Scan the entries below for the word "case" and copy every line where it turns up.

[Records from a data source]
********

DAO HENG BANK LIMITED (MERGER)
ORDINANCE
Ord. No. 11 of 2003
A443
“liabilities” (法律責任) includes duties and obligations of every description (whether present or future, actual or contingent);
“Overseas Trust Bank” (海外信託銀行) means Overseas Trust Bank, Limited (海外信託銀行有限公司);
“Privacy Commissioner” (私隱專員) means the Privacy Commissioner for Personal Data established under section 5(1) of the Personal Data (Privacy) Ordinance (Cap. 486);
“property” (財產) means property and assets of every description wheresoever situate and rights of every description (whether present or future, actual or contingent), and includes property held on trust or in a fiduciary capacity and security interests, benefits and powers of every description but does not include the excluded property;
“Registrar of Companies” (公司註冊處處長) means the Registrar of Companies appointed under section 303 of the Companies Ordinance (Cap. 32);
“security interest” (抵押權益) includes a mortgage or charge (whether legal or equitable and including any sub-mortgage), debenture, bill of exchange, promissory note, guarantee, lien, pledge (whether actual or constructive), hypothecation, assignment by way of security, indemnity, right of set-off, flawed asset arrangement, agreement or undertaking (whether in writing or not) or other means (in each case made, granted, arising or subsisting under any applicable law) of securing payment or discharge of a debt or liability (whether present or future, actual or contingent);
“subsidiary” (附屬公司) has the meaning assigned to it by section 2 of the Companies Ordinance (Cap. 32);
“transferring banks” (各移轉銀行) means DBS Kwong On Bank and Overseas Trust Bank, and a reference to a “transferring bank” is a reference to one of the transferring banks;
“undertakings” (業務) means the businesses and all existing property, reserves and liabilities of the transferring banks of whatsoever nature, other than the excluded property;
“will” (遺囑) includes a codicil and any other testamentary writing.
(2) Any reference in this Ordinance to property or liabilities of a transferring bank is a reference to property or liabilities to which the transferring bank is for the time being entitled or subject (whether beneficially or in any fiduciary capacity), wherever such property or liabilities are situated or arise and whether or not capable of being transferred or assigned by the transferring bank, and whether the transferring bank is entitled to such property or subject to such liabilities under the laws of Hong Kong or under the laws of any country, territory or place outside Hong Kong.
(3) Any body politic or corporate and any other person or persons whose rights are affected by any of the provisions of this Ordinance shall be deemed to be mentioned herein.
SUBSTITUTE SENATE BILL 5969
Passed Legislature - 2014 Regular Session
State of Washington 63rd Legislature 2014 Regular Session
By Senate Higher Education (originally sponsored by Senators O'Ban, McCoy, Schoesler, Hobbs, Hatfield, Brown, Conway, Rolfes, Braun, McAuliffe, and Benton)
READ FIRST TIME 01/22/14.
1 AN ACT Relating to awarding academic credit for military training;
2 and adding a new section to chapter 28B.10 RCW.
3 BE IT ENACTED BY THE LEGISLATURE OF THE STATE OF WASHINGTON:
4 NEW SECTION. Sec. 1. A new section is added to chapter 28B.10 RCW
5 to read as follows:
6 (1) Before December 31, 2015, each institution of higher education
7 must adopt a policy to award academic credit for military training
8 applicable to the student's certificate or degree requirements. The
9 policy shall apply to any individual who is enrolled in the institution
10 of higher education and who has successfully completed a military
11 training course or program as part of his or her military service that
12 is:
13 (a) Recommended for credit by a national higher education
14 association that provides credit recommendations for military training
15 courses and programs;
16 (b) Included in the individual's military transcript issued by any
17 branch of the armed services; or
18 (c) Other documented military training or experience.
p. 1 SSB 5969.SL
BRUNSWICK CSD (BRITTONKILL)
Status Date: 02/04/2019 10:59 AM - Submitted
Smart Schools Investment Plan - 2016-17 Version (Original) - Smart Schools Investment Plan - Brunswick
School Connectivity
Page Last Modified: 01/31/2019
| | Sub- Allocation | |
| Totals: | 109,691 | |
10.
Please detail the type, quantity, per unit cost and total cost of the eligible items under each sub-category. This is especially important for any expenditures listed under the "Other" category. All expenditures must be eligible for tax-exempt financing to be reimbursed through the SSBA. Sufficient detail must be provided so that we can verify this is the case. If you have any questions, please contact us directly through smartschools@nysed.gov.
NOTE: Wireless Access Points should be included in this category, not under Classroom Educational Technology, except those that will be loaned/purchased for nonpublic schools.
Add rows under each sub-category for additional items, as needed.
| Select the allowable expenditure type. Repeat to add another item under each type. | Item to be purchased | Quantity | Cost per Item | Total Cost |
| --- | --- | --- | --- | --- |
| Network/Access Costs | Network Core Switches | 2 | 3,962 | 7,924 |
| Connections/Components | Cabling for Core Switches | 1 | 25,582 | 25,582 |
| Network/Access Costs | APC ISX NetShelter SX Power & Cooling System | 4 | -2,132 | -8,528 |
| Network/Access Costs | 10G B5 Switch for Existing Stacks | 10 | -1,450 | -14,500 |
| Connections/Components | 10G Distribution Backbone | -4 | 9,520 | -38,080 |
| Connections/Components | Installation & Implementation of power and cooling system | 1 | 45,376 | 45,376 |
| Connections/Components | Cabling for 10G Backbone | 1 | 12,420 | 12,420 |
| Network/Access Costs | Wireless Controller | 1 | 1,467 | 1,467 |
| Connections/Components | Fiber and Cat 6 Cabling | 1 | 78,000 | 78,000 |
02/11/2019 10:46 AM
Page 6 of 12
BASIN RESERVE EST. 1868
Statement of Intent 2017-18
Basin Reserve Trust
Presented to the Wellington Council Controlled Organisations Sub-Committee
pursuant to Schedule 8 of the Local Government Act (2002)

********

• **Task output**:
“security interest” (抵押權益) includes a mortgage or charge (whether legal or equitable and including any sub-mortgage), debenture, bill of exchange, promissory note, guarantee, lien, pledge (whether actual or constructive), hypothecation, assignment by way of security, indemnity, right of set-off, flawed asset arrangement, agreement or undertaking (whether in writing or not) or other means (in each case made, granted, arising or subsisting under any applicable law) of securing payment or discharge of a debt or liability (whether present or future, actual or contingent);
Please detail the type, quantity, per unit cost and total cost of the eligible items under each sub-category. This is especially important for any expenditures listed under the "Other" category. All expenditures must be eligible for tax-exempt financing to be reimbursed through the SSBA. Sufficient detail must be provided so that we can verify this is the case. If you have any questions, please contact us directly through smartschools@nysed.gov.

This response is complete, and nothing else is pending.